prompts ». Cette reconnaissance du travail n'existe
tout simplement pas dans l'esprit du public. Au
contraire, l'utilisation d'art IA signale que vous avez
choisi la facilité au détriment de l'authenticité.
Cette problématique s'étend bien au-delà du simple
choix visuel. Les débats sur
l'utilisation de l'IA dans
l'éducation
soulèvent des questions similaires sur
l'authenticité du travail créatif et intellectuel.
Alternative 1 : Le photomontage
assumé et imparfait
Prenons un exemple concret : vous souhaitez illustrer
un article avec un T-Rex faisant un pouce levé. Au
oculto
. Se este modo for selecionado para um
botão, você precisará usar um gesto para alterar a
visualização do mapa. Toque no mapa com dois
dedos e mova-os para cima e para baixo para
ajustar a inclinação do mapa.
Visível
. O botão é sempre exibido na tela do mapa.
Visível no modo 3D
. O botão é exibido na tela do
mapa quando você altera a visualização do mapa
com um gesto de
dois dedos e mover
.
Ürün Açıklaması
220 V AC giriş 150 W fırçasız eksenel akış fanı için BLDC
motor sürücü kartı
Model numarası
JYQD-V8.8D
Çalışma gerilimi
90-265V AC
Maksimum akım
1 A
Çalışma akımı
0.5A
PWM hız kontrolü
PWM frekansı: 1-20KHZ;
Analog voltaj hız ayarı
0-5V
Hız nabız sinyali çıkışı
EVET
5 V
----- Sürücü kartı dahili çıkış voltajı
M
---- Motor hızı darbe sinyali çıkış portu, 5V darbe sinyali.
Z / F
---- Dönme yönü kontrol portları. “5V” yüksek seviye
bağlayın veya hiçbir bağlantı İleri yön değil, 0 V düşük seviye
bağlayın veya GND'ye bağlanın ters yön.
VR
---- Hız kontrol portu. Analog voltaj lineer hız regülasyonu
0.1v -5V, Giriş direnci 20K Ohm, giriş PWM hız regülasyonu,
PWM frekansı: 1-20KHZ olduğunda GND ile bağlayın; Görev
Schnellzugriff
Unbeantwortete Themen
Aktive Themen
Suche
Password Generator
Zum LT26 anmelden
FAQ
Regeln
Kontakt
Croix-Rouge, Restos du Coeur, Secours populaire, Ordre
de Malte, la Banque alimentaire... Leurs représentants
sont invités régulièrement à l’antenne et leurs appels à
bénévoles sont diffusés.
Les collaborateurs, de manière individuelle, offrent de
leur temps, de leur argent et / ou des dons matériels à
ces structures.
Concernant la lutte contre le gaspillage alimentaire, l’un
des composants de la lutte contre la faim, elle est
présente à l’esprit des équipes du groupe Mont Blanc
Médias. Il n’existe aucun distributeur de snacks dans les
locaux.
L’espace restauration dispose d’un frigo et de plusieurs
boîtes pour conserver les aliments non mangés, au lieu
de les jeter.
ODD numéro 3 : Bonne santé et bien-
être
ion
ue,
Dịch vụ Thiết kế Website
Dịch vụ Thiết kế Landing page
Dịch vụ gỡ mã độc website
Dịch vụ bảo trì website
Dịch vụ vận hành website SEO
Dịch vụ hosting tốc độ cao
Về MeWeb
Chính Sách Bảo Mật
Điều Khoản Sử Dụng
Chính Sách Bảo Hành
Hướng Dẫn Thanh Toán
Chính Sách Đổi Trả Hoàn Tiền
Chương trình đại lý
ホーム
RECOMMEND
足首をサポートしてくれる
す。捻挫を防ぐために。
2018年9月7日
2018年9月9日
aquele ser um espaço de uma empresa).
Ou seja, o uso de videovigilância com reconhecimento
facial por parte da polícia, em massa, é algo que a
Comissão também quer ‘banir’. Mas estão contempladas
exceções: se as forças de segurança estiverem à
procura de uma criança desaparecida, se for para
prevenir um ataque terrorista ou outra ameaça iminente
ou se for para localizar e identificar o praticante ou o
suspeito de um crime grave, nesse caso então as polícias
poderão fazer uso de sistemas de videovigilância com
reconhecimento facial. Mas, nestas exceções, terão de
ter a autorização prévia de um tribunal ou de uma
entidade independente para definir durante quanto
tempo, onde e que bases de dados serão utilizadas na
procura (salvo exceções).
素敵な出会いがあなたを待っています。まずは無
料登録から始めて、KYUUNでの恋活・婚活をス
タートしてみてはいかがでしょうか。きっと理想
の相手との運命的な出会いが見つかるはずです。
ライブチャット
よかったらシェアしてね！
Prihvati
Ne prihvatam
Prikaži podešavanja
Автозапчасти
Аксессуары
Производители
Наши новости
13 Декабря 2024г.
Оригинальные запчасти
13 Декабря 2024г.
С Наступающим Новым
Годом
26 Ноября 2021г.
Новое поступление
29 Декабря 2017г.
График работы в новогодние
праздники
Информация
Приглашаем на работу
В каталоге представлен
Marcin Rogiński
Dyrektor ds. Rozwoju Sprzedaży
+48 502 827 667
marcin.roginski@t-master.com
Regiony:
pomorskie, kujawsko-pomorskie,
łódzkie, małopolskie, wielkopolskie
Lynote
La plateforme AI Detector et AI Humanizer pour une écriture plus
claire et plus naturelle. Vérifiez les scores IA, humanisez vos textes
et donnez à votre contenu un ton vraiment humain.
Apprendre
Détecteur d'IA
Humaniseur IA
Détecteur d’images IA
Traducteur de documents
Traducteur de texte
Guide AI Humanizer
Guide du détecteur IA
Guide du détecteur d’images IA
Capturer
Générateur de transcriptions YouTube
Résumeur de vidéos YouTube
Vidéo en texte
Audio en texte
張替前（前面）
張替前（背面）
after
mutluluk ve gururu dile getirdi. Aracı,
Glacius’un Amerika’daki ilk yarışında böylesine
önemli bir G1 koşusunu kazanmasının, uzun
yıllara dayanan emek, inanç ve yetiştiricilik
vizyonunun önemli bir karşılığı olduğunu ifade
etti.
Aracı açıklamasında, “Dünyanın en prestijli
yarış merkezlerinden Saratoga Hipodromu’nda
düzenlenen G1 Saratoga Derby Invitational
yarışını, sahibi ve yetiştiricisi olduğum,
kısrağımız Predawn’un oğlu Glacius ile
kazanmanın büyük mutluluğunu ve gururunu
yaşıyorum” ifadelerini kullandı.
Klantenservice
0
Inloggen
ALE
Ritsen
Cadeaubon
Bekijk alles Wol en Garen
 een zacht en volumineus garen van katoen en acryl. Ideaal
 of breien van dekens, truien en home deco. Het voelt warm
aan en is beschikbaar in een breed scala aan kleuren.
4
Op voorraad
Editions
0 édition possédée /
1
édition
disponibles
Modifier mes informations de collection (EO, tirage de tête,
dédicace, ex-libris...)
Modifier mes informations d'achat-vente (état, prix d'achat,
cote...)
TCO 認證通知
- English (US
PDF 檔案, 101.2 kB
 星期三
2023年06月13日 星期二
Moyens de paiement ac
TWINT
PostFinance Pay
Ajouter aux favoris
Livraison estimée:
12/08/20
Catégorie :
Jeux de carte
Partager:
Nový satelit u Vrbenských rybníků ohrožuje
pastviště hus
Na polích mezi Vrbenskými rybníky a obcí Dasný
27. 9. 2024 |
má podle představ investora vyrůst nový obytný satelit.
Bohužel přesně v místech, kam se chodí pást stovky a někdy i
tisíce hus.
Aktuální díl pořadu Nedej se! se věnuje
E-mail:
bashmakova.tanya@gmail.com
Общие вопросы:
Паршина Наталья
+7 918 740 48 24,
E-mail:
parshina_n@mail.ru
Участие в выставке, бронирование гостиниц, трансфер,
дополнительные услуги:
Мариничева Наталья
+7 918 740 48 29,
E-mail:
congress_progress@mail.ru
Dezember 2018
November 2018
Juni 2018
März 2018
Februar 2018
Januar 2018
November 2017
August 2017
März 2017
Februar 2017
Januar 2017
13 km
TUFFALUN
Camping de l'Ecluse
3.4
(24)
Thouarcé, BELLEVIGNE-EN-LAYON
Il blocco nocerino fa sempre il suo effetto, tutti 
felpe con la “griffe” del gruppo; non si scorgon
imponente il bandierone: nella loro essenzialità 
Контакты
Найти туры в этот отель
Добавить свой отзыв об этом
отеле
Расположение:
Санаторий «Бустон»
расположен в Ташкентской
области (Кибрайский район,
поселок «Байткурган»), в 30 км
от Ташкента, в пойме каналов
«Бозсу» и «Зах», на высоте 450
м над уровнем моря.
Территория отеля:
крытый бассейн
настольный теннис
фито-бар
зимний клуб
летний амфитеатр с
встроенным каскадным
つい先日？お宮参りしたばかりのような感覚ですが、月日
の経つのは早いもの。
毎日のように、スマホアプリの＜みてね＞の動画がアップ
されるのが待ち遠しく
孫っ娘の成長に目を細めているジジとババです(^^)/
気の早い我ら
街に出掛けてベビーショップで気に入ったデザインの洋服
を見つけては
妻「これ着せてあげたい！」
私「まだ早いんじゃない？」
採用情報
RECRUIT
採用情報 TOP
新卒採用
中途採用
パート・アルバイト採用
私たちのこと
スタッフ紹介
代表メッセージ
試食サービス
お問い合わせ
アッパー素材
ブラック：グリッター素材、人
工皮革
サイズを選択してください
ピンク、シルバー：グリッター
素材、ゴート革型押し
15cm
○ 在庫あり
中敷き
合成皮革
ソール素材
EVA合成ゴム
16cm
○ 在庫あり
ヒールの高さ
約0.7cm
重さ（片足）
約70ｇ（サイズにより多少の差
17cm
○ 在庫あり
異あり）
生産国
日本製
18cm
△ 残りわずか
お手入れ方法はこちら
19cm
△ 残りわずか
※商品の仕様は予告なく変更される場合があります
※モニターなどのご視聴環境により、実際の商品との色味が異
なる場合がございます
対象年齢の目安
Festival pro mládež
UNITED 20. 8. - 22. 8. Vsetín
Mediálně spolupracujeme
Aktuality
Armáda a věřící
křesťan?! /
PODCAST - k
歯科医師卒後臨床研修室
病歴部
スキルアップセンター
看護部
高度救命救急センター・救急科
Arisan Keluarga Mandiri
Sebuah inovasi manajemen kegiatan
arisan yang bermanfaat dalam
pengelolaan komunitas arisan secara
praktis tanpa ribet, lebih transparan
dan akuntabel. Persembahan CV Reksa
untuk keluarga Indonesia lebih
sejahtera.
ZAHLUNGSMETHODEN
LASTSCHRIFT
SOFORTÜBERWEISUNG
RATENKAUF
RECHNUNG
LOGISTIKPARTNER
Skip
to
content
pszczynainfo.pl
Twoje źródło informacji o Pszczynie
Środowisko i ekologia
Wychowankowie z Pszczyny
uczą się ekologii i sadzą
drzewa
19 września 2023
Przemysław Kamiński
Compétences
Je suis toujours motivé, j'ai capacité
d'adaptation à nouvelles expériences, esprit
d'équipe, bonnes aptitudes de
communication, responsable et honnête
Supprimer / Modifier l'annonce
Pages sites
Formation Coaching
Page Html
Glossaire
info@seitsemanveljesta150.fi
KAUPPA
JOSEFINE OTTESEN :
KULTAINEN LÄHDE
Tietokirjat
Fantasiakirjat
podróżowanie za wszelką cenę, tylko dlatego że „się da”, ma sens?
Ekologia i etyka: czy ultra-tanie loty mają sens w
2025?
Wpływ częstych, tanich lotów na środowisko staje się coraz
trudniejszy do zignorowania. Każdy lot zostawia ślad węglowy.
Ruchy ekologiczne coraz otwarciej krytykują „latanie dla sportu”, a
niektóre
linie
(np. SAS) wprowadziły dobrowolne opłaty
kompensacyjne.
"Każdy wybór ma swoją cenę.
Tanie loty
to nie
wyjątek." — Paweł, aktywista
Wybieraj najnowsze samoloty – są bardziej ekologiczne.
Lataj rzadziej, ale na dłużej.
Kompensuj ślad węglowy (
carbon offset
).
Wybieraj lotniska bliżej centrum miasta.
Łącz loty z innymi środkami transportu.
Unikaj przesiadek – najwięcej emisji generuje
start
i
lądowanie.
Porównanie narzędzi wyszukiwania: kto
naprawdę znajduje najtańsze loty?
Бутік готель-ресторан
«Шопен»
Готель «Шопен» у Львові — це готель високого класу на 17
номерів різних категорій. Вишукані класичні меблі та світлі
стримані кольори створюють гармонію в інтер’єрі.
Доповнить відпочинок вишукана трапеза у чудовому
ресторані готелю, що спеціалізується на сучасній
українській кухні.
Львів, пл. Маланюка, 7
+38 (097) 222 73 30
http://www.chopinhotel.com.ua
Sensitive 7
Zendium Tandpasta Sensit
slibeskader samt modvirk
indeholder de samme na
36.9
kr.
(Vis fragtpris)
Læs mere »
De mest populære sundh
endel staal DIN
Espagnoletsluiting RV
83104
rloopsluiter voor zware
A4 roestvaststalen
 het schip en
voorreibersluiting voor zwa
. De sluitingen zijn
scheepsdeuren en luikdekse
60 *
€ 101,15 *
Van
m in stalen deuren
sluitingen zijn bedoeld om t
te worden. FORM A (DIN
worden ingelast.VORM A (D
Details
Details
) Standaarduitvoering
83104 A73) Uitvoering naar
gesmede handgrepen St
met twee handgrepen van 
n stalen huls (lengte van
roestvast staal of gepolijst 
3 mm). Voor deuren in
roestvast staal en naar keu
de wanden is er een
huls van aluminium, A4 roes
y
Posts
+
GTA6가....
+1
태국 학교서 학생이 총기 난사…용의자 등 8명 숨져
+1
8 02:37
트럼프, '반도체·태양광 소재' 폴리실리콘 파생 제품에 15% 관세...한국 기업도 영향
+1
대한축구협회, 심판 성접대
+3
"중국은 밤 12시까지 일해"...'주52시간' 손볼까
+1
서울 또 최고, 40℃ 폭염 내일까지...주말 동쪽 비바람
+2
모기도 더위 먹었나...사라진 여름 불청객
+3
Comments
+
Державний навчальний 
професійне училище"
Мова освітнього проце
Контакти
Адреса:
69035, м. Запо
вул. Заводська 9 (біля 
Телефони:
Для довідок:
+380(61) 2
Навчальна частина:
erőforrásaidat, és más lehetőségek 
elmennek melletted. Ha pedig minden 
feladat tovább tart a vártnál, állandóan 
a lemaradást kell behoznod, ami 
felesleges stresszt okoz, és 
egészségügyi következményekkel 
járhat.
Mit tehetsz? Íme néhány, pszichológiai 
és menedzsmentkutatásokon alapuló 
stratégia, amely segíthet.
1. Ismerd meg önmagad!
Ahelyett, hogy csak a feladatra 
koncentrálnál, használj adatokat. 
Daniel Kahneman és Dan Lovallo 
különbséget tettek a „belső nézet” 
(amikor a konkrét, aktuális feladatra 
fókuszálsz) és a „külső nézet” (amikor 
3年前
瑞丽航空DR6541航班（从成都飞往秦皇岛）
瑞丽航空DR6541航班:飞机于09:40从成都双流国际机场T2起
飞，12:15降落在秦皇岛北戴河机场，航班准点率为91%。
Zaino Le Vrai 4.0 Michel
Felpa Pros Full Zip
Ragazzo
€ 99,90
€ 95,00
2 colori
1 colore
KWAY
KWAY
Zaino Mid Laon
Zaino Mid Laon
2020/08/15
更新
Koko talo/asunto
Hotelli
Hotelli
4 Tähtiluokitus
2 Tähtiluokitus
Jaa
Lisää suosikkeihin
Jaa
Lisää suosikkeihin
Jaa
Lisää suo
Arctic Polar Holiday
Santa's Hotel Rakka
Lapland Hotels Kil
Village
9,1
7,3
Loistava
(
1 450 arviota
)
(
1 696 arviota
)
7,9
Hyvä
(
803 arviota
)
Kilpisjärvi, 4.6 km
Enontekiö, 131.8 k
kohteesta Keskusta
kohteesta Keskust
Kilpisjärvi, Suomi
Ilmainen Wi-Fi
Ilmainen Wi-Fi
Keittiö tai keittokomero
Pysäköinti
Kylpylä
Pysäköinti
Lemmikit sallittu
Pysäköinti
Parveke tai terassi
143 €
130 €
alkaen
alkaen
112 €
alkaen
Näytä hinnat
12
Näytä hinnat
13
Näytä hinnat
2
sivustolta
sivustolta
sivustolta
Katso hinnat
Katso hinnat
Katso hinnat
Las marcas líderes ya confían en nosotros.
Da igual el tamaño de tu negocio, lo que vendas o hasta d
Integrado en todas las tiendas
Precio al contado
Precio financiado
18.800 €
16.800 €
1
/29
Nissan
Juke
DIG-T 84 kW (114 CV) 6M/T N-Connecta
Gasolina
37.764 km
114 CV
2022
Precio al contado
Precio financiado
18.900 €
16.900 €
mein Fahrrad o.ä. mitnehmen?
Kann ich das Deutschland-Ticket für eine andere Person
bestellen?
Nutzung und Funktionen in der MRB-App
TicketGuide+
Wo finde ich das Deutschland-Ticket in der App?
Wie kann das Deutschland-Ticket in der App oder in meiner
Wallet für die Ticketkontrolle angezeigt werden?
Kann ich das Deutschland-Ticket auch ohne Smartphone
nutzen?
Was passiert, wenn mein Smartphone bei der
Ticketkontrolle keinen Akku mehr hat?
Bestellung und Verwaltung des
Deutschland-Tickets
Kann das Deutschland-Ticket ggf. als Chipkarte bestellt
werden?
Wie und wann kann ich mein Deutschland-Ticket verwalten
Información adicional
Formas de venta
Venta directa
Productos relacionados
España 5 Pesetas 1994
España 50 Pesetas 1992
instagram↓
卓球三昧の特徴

____________________

*Work to complete*: Lines holding the string "Sách" in the records: how many are there? Give only the number.

*Answer to this task*: 3